16 Septembre : Le jeu semble à nouveau disponible au téléchargement.
Chaque année, la journée commémorative du
11 septembre nous rappelle les attentats survenus à New York en 2001 : les deux tours jumelles du World Trade Center se sont effondrées après avoir été percutées par deux avions. Depuis, la journée du 11 septembre donne lieu à des manifestations, évènements commémoratifs, etc. On remet notamment en question la mission américaine en Afghanistan et toute la présumée lutte anti-terroriste qui sévit sur la planète.

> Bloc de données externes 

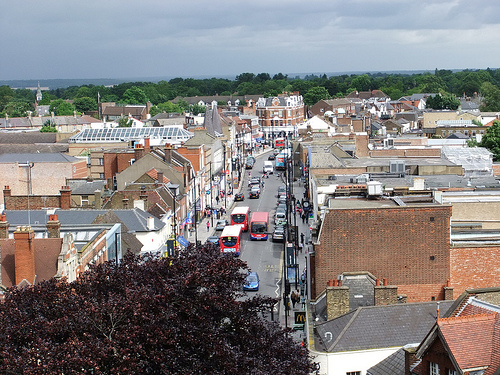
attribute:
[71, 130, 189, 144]
roof — glass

Cette année, le débat a mis sous les projecteurs le jeu
MuslimMassacre, un jeu vidéo 2D dans lequel le héros est un Américain parachuté au Moyen-Orient. Sa mission est d'exterminer tous les Musulmans qu'il croise. Tous les préjugés et stéréotypes y sont illustrés : turbans, barbes et armes à feu.
Mohammed Shafiq, président de la Ramadhan Foundation, réagit à la controverse qui entoure ce jeu :
Citation : Mohammed ShafiqEncourager les enfants et les jeunes gens à tuer les Musulmans dans un jeu est inacceptable, de mauvais goût et profondément offensant.
Depuis que la polémique a fait surface, l'auteur du gratuiciel a retiré son jeu et le site associé. La page,
http://www.muslimmassacre.com/, a été remplacée par un texte d'excuses de l'auteur dans lequel il précise quelles étaient ses réelles intentions.
L'auteur du jeu, un Australien de 22 ans connu sous le pseudonyme de Sigvatr, est un programmeur indépendant. Il affirme que la nature du jeu visait à montrer et dénoncer l'absurdité des préjugés dont sont victimes les Musulmans sur la planète. Selon lui, c'était une ironie très poussée de cette très fausse association des Musulmans au terrorisme. Était-ce vraiment son intention initiale, ou affirme-t-il simplement cela pour se faire pardonner ? La question est légitime.
Bref, les vives réactions que ce jeu a suscitées nous montrent que malheureusement, malgré le progrès, la communauté musulmane est encore victime de jugements sans fondement. La question de la violence dans les jeux vidéos est également soulevée : quelles sont les limites ? Rappelons-nous par exemple le cas de Grand Theft Auto, un jeu désormais interdit dans plusieurs pays.